Even as I sat dumbfounded by the acuity of this insight, the reply-alls commenced. Replying en masse to a joint email regardless of whether you know any of the other people on the list is the most annoying of tech-chimp proclivities, but the content of these mails made it even worse.
 
"Noooo!" squealed one emailer, "You've ruined the film for me! Now there's no point in seeing it!" At the other end of the spectrum sat learned smugness: "Relax, guyzz," wrote another correspondent, "it's a publicity stunt. This isn't the real plot of the movie."
 
These reactions were mirrored in the office talk I subsequently overheard, though not one person said what I'd been wanting to scream out to the universe right from my first glimpse of the email: "Who the hell cares what the bloody plot of this film is?!"
 
Now this doesn't mean I'm not looking forward to watching KANK. I'll probably see it this weekend, even enjoy it at various levels by channeling the atavistic instincts honed over years of watching
 
Bolly-trash in childhood. Decent music, attractive and likeable young stars, sleek cinematography, good Hindu traditional values dressed up in sexy outfits, all the faux-stylishness and posturing one associates with modern-day Hindi cinema...what's not to like, especially if you allow your brain cells to flicker dimly like the disco lights in the "Where's the party tonight?" song. But even if I enjoy the film immensely, I doubt that its thrilling plot twists will keep me on the edge of my seat. This is a Karan Johar movie, people! Meaningful suspense in his work usually hinges on the question: will the cancer-stricken mother's death scene be five minutes long or 15?
 
In today's supposedly more sophisticated Bollywood, where every second film gets its title from a 30-year-old song (or in the case of Koi Mil Gaya, from a five-year-old song), the latest trend is the "spoilers" as pre-publicity "" either to put people off seeing the film or to whet their curiosity.
 
This was understandable to an extent when it happened with Kaante (a Reservoir Dogs remake, where one of the uber-cool hitmen had ratted on his brethren) or with Gupt (a part-murder mystery, with the leading lady revealed as a psychopath). But Kabhi Alvida Na Kehna?
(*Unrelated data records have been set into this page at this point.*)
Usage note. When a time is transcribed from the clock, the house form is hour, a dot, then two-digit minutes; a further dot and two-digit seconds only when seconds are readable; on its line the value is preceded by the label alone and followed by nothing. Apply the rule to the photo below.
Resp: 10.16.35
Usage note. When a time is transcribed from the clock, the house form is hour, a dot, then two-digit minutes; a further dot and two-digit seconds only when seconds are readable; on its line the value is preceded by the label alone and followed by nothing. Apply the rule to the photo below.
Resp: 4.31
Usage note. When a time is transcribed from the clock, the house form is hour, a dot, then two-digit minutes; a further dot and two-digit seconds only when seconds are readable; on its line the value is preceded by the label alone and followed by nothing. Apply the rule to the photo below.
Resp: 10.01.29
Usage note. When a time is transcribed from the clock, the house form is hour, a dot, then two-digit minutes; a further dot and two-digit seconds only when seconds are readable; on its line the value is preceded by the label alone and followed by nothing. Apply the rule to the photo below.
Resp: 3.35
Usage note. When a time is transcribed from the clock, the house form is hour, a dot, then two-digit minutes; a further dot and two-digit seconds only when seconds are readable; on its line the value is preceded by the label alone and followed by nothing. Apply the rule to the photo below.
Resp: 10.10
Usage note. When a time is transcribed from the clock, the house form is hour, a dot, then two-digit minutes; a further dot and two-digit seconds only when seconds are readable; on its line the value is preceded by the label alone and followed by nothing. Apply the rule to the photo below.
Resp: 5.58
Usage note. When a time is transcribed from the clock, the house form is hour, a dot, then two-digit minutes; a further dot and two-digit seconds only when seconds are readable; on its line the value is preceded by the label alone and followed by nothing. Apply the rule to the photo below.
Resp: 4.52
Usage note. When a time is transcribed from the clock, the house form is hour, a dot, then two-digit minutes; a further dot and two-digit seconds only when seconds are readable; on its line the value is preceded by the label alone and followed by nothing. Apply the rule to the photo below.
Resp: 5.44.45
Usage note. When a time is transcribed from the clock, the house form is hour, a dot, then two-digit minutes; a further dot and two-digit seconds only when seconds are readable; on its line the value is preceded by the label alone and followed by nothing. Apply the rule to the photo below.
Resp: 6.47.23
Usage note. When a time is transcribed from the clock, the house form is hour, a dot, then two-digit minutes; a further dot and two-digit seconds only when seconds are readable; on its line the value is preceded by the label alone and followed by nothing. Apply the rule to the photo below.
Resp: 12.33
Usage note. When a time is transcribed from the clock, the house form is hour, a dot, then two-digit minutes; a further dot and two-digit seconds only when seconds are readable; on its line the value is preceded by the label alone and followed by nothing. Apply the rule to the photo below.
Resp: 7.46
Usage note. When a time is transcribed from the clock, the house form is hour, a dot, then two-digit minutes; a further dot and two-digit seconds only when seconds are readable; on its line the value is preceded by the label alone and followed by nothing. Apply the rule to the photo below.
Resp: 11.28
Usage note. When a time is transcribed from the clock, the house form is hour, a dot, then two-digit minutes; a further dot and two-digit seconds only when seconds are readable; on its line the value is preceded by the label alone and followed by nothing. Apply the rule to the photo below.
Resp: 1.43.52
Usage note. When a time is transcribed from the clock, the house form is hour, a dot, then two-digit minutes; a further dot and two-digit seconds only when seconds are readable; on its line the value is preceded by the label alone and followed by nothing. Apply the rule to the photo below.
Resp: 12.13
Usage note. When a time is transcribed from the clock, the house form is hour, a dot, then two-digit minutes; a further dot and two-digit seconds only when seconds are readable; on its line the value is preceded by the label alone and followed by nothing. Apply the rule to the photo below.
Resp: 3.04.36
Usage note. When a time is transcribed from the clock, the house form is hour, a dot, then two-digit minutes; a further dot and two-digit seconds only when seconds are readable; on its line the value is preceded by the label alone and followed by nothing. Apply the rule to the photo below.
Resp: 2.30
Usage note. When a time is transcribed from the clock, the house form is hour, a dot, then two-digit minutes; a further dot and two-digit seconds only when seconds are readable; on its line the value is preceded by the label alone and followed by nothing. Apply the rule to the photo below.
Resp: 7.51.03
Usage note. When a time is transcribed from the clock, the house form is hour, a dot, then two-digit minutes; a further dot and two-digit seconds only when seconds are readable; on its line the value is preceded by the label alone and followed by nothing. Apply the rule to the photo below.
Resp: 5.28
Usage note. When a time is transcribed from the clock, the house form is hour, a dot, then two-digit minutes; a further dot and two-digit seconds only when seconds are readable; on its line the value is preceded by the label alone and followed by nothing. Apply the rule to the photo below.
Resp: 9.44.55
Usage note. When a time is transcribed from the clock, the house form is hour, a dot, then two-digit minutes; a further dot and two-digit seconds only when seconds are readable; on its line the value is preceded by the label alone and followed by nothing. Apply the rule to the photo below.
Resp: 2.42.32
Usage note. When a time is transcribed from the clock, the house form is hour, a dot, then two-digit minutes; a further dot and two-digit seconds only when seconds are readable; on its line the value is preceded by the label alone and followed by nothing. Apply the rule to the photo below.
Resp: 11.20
Really? Wake up and smell the denouement.
 
I have a nasty memory of watching M Night Shyamalan's The Sixth Sense in a movie-hall when a chap sitting one row ahead turned to his friend in the intermission and said conversationally, "Ayy, you know what? Bruce Willis is dead himself but he doesn't know it."
 
Years later, this is my chance for revenge by proxy. At some point during the KANK screening I'll chuckle loudly and go, "You know what? Shah Rukh and Rani will get together in the end", prompting others in the audience to gasp and groan and hurl nachos at me.